◆ Extracted text:
####
He told me his mother’s uncle first came to America. “A lot of us tried to go here to escape the war. I love living here. It is sad that I wasted some of my years in the mental institution.” His smile always turns to frown everytime he mentions this past illness.
Why come to PAEP food site?
I asked him if he comes often to the food site and what makes him come back? He said to me smiling, “I like to see my friends and socialize with them. I get to buy $5.00 (five dollars) worth of vegetables. This is my food for a week.” Peter showed me the plastic bag filled with Lao eggplant, which he described to me, has a bitter taste.
“I steam it and mix it with another vegetable. It is good.” He happy explained. “Sometimes I put chilly on them, You can stir fry them or boil them, turning once so often so the other side can cook.” I can tell he likes it very much, which later I found out it tastes like “Ampalaya”, but milder, a much milder version of our Filipino’s bitter gourd. I liked it very much. I got to taste it come lunchtime when they served it as one of the main dishes.
Missing his Family
I asked him would he go back home to Laos? He said. “Next year probably, I will stay for one month and I will visit my family there. Most of them are Buddhist. My family here are already Christians. I miss my country too, but I need money to go back home so I am keeping some of my money so I can go back and see them, but I will come back here. I love living here. I like it here.”
####
◆ Recorded data:
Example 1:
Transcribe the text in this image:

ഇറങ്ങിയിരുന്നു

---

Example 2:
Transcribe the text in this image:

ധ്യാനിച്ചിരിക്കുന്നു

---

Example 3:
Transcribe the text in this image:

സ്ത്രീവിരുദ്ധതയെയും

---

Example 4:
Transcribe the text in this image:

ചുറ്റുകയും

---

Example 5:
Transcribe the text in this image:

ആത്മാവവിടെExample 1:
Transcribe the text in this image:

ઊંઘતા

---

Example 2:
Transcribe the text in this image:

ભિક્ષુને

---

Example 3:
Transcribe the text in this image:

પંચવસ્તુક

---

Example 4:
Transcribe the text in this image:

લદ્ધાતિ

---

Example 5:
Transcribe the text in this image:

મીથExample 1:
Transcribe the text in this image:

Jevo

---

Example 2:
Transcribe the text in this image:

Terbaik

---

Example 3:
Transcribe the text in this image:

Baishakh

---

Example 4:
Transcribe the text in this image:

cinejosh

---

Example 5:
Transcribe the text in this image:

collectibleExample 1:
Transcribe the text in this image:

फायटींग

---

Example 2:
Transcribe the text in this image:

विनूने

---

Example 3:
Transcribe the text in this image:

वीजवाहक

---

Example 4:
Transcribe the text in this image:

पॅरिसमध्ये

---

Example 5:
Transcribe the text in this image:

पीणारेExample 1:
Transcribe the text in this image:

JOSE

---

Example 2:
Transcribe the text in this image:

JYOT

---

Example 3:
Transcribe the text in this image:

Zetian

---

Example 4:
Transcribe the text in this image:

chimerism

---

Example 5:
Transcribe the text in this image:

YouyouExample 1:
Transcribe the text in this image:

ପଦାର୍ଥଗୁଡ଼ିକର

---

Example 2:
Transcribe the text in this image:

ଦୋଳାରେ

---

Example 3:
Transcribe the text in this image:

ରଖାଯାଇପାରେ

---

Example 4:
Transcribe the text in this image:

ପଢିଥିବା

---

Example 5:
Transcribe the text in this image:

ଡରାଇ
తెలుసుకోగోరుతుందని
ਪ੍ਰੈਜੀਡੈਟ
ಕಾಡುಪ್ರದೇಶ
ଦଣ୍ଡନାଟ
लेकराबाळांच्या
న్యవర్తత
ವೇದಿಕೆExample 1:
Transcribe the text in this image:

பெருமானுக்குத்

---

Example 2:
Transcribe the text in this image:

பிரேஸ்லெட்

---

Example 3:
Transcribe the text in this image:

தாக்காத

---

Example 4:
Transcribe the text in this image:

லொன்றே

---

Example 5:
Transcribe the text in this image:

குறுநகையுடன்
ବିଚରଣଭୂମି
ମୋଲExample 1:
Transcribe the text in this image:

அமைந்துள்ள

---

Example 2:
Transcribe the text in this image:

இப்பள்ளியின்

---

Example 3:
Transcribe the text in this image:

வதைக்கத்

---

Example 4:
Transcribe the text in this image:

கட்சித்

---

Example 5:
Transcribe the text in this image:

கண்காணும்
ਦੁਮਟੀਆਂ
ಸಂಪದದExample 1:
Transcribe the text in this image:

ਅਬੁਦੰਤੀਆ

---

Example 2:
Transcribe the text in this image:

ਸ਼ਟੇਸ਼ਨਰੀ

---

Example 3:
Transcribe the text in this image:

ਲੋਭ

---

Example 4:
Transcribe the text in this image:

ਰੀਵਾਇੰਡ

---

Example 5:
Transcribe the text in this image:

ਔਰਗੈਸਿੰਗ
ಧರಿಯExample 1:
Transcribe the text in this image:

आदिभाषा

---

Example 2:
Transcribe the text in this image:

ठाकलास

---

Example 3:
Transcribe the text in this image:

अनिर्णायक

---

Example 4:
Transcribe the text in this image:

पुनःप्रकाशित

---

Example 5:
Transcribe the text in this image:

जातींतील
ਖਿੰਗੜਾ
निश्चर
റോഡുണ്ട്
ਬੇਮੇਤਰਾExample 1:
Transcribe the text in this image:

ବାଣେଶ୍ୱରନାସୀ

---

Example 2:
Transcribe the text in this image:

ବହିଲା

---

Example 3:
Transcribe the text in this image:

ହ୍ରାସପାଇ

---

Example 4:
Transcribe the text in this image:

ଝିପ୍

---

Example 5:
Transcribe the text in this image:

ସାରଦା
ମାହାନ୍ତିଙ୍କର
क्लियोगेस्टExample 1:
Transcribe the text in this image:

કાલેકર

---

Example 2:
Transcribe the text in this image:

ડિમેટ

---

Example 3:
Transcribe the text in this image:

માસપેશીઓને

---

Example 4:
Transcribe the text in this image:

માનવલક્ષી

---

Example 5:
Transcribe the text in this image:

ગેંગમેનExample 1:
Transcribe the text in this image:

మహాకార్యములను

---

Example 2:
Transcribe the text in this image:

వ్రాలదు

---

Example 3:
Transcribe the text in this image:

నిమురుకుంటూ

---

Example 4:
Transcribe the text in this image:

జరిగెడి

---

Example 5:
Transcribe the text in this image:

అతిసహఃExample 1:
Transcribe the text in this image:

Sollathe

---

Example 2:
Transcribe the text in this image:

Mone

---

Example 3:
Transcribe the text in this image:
####
◆ Exercise: Extend the profile of Peter at the PAEP food site above, picking up right after its last sentence.

◆ Expected output:
Peter and I started talking 9:00 am and he would relate to me that he can only see a few friends on the site. Peter would call people that he considered a friend, have them come over to our table and have them meet me. Peter would translate for them as they speak little English.
I meet five of his friends and his aunt, a 68-year-old woman. He would relate to me that sometimes loneliness and problems would sip in especially for them, as he sees himself as a minority. This place (PAEP) where we meet is a solace to me. I am happy to see my friends, family and buy nutritious Lao vegetables and eat lunch with them. I am happy to see my friends.” Peter looks at me and smiles, “And now I am adding you as one.”
I pat him on the back and smile. And I to you “my friend.” Khob chai Peter!